Cela souligne le rôle continu de l’armée à la fois dans les forces armées et dans toutes les couches
de la société en matière de réconciliation et de gestion de conflits. L’Ingando comporte également
des ateliers participatifs au sein desquels les officiers et les hommes de la RDF entrent en contact
avec les anciens officiers et les hommes appartenant à la FAR, dans le cadre d’un processus qui
dure généralement deux mois au minimum.
(§38) La stratégie de la RDF vise à mettre en place une plateforme permettant de réfléchir aux
moyens de construire un Rwanda unifié et réconcilié, fondé sur les idéaux de la Rwandanicité.
S’inspirant des exercices participatifs de l’Ingando, la RDF a mis au point un programme
d’éducation civique destiné, notamment, à faire prendre conscience au peuple rwandais, de la
nécessité d’une réconciliation et de la reconstruction d’une société s’appuyant sur la cohésion.
L’objectif est de permettre aux participants de tirer des leçons du passé afin de bâtir un pays
réunifié et prospère. Faisant appel aux méthodes d’analyse et aux connaissances qui leurs sont
fournies, ces derniers sont à même de comprendre les événements socio-économiques et
politiques qui ont modelé le Rwanda actuel. Les participants sont encouragés à assumer des
responsabilités individuelles et collectives pour relever les défis nationaux. A travers le processus
de l’Ingando, les participants prennent peu à peu conscience que des facteurs d’union tels que
l’histoire, la langue, la culture, le patrimoine commun et les défis socio-économique du pays
représentent un terrain commun sur la base duquel les questions d'importance nationale peuvent
être résolues. L’objectif est de promouvoir une identité rwandaise qui pourra servir de base pour
l'établissement d'une paix et d'un développement durables. Les Ingandos s’adressent à l’ensemble
de la société et comptent parmi leurs rangs aussi bien des jeunes ayant suivi une formation
supérieure que des leaders d’opinion appartenant à divers niveaux de l’administration, des juges
des tribunaux traditionnels gacaca, des personnes revenues au pays, et récemment, des prisonniers
placés en liberté conditionnelle. Ainsi les personnes de retour dans le pays et les prisonniers sontils préparés pour une réintégration en douceur dans leur communauté. Dernièrement, les Ingandos
ont également été utilisés pour compléter le système des juridictions gacaca. Par exemple, avant de
comparaître devant ces tribunaux, les prisonniers en liberté conditionnelle sont orientés par
l’Ingando.
(§39) L’Ingando se veut un système de réparation et de réconciliation. Son objectif est d’apporter
aux participants des informations sur l’évolution du pays, de leur fournir un espace de discussion
sur les causes du génocide et sur le rôle qu’ils ont eux-mêmes joué dans ce dernier. Les
participants sont également encouragés à reconnaître ouvertement leurs torts et à demander
pardon devant les victimes et la communauté. Cela leur permet de se préparer à une réintégration
progressive. Il faut espérer que les informations fournies par les participants, au cours des séances
d’Ingando, sur leur rôle dans le génocide serviront à renforcer le processus juridique des gacaca.

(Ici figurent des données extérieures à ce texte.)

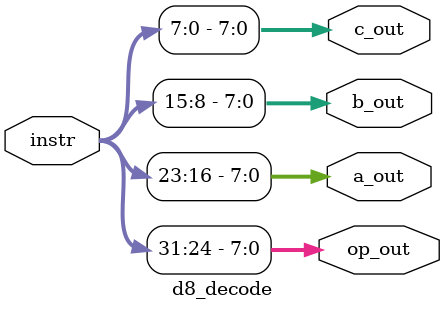
<source format=v>
/*
Copyright (C) 2012 Carla Sauvanaud
Copyright (C) 2012, 2016  Benoît Morgan

This file is part of dumb8.

dumb8 is free software: you can redistribute it and/or modify
it under the terms of the GNU General Public License as published by
the Free Software Foundation, either version 3 of the License, or
(at your option) any later version.

dumb8 is distributed in the hope that it will be useful,
but WITHOUT ANY WARRANTY; without even the implied warranty of
MERCHANTABILITY or FITNESS FOR A PARTICULAR PURPOSE.  See the
GNU General Public License for more details.

You should have received a copy of the GNU General Public License
along with dumb8.  If not, see <http://www.gnu.org/licenses/>.
*/

module d8_decode (
  input [31:0] instr,
  output [7:0] op_out,
  output [7:0] a_out,
  output [7:0] b_out,
  output [7:0] c_out
);

assign op_out = instr[31:24];
assign a_out = instr[23:16];
assign b_out = instr[15:8];
assign c_out = instr[7:0];

endmodule

</source>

Finalement, au cours de ces séances, les participants prennent part à des programmes
communautaires consistant, par exemple, à fournir un abri aux victimes du génocide, quelles que
soient leurs origines.
(§40) Au sein de l’armée, l’interaction entre les différents protagonistes de la guerre offre un
modèle de réconciliation et d’unité nationale pour l’ensemble de la société. L’armée qui repose sur
l'esprit et le travail d'équipe participe à la réalisation des objectifs et des projets du pays. En effet,
l’armée définit clairement l’ennemi commun de l’idéal national de garantie de la sécurité. Ainsi,
c’est grâce à ce processus d’intégration que la RPF/A a pu démystifier l’incompatibilité supposée
entre les identités Hutu et Tutsi dans le cadre du Rwanda de l’après génocide.